Amén de la calificación moral, que desde la visión cristiana es reprobable y un pecado (noveno mandamiento: «no consentirás pensamientos ni deseos impuros»); cabe añadir algunos datos por la que es rechazable -que so las razones por las que en realidad son pecado (y que están tras el noveno mandamiento): porque dañan a la persona-: distorsiona la comprensión de la sexualidad, muchos jóvenes -incluso niños- se educan sexualmente desde a través de esas imágenes poco recomendables, donde se objetiva a la otra persona, utilizándola para el placer, etc., condicionado sus relaciones sexuales de pareja futuras y vitales; en esas escenas hay una carencia de romanticismo, de amor, de compromiso, etc. ; hay una merma de la riqueza de la sexualidad, en cuya intimidad y entrega se da una trascender, místico y grandioso, que se malogra.

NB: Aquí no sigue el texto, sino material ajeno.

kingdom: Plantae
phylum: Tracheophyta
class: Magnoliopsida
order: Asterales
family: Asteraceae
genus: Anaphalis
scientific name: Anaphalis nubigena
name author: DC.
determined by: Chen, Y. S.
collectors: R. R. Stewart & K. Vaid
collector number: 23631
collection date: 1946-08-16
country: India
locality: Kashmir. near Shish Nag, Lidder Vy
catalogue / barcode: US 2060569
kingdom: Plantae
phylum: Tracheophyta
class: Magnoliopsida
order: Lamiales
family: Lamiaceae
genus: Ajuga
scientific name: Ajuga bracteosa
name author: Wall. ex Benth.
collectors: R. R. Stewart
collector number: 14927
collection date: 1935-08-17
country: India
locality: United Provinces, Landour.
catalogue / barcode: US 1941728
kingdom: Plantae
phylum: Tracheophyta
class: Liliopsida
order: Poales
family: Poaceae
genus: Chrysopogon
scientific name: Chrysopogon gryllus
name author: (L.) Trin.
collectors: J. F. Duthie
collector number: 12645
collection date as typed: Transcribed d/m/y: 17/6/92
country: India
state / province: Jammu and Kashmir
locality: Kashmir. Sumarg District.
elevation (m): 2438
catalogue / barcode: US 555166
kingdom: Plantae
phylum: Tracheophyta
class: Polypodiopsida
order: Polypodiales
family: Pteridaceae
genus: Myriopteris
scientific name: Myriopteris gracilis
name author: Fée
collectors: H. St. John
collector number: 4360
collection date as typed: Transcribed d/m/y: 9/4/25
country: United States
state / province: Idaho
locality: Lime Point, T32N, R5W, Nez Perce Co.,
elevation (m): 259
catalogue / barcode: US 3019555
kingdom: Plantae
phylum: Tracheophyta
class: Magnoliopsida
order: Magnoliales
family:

La pornografía es una ignominia para la infancia. El daño que se le hace es tremendo. Los efectos perversos son notables. Y a la larga va a traer gravísimas consecuencias para ellos y para la sociedad.
Luego nos echamos las manos a la cabeza de que se den tantos malos tratos, tantas separaciones, tantas parejas y hogares rotos, con hijos por medio. Tanto panxualismo obsesivo, con todo tipo de experiencias y entre diversos sexos, conduciendo a las diversas tendencias y confusiones sexuales (LGTBI). El aumento clientela en psicólogos y psiquiatras por cuestiones sexuales. El aumento incontenible de abusos y agresiones sexuales, las violaciones, pederastia, con todo tipo de aberraciones.
De esto, los guardianes del interés público y social, ni caso. Quizá sea porque esto afecta al alma humana, no a la materia.